8) Dukung perilaku atau usaha seperti peningkatan minat atau
partisipasi dalam aktivitas rehabilitasi.
Rasional: Pasien dapat beradaptasi terhadap perubahan dan
pengertian tentang peran individu masa mendatang.
31

2.5.6 Implementasi Keperawatan


Tahap awal tindakan keperawatan menuntut perawat mempersiapkan segala
sesuatu yang diperlukan dalam tindakan.

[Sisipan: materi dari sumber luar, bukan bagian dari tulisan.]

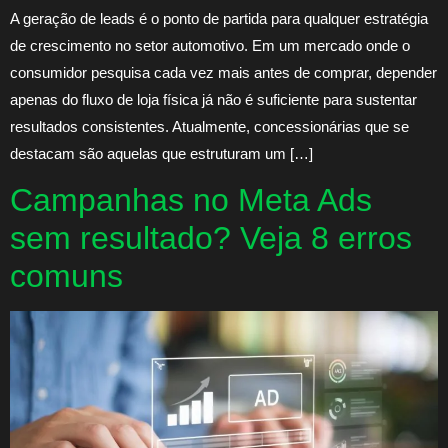
A geração de leads é o ponto de partida para qualquer estratégia
de crescimento no setor automotivo. Em um mercado onde o
consumidor pesquisa cada vez mais antes de comprar, depender
apenas do fluxo de loja física já não é suficiente para sustentar
resultados consistentes. Atualmente, concessionárias que se
destacam são aquelas que estruturam um […]
Campanhas no Meta Ads
sem resultado? Veja 8 erros
comuns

Persiapan tersebut meliputi kegiatan-
kegiatan : Review tindakan keperawatan yang diidentifikasi pada tahap
perencanaan,menganalisa pengetahuan dan keterampilan keperawatan yang
diperlukan, mengetahui komplikasi dari tindakan keperawatan yang mungkin
timbul, menentukan dan mempersiapkan peralatan yang diperlukan,
mempersiapkan lingkungan yang konduktif sesuai dengan yang akan
dilaksanankan mengidentifikasi aspekhukum dan etik terhadap resiko dari
potensial tindakan.
2.5.7 Evaluasi
Evaluasi adalah tindakan intelektual untuk melengkapi proses keperawatan
yang menandakan seberapa jauh diagnosa keperawatan, rencana tindakan, dan
pelaksanaannyasudah berhasil dicapai, melalui evaluasi memungkinkan perawat
untuk memonitor “kealpaan” yang terjadi selama tahap pengkajian, analisa,
perencanaan, dan pelaksanaan tindakan.

2.5.8 Dokumentasi
Dokumentasi dalam pelayanan keperawatan adalah bagian dari kegiatan
yang dikerjakan oleh perawat setelah memberI asuhan keperawatan kepada klien.
Dokumentasi keperawatan mempunyai porsi yang besar dari catatan klinis klien
yang menginformasikan factor tertentu atau situasi yang terjadi selama asuhan
dilaksanakan. Dokumentasi dapat pula dijadikan sebagai wahana komunikasi dan
koordinasi antar profesi (interdisipliner) yang dapat dipergunakan untuk
mengungkap suatu fakta actual untuk dipertanggungjawabkan (Setiadi,2012: 203).
Dokumentasi keperawatan bertujuan untuk (Zaidin,2003:78) menghindari
kesalahan, tumpang tindih, dan ketidaklengkapan informasi dalam asuhan
keperawatan, terbinanya koordinasi yang baik dan dinamis antara sesama perawat
atau pihak lain melalui komunikasi tulisan, meningkatkan efisiensi dan efektifitas
tenaga keperawatan, terjaminnya kualitas asuhan keperawatan, perawat mendapat
perlindungan secara hukum, memberikan data bagi penelitian.